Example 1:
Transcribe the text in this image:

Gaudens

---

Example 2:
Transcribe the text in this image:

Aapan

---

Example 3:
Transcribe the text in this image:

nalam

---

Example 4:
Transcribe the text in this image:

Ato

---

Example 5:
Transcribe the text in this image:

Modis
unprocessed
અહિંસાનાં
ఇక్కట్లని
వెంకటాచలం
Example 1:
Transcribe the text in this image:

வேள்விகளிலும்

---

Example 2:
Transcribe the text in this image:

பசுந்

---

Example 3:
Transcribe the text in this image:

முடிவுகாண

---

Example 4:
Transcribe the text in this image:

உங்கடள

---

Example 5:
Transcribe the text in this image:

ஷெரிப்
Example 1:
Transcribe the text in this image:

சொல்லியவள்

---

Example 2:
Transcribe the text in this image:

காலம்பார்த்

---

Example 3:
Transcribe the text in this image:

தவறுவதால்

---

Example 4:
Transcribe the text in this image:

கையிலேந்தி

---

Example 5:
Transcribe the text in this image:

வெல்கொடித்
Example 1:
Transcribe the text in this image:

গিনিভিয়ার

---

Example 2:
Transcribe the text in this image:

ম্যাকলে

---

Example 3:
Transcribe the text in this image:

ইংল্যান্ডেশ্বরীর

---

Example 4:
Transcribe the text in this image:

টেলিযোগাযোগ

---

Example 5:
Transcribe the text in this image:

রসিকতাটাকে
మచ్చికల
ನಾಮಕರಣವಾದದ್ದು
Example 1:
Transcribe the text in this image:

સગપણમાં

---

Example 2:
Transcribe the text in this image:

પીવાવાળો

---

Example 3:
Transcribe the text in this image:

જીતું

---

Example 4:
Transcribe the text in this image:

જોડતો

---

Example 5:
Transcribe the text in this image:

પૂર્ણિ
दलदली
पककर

○ ○ ○

ASSIGNMENT: Take the material above and set it down again exactly.

RESULT:
Example 1:
Transcribe the text in this image:

Gaudens

---

Example 2:
Transcribe the text in this image:

Aapan

---

Example 3:
Transcribe the text in this image:

nalam

---

Example 4:
Transcribe the text in this image:

Ato

---

Example 5:
Transcribe the text in this image:

Modis
unprocessed
અહિંસાનાં
ఇక్కట్లని
వెంకటాచలం
Example 1:
Transcribe the text in this image:

வேள்விகளிலும்

---

Example 2:
Transcribe the text in this image:

பசுந்

---

Example 3:
Transcribe the text in this image:

முடிவுகாண

---

Example 4:
Transcribe the text in this image:

உங்கடள

---

Example 5:
Transcribe the text in this image:

ஷெரிப்
Example 1:
Transcribe the text in this image:

சொல்லியவள்

---

Example 2:
Transcribe the text in this image:

காலம்பார்த்

---

Example 3:
Transcribe the text in this image:

தவறுவதால்

---

Example 4:
Transcribe the text in this image:

கையிலேந்தி

---

Example 5:
Transcribe the text in this image:

வெல்கொடித்
Example 1:
Transcribe the text in this image:

গিনিভিয়ার

---

Example 2:
Transcribe the text in this image:

ম্যাকলে

---

Example 3:
Transcribe the text in this image:

ইংল্যান্ডেশ্বরীর

---

Example 4:
Transcribe the text in this image:

টেলিযোগাযোগ

---

Example 5:
Transcribe the text in this image:

রসিকতাটাকে
మచ్చికల
ನಾಮಕರಣವಾದದ್ದು
Example 1:
Transcribe the text in this image:

સગપણમાં

---

Example 2:
Transcribe the text in this image:

પીવાવાળો

---

Example 3:
Transcribe the text in this image:

જીતું

---

Example 4:
Transcribe the text in this image:

જોડતો

---

Example 5:
Transcribe the text in this image:

પૂર્ણિ
दलदली
पककर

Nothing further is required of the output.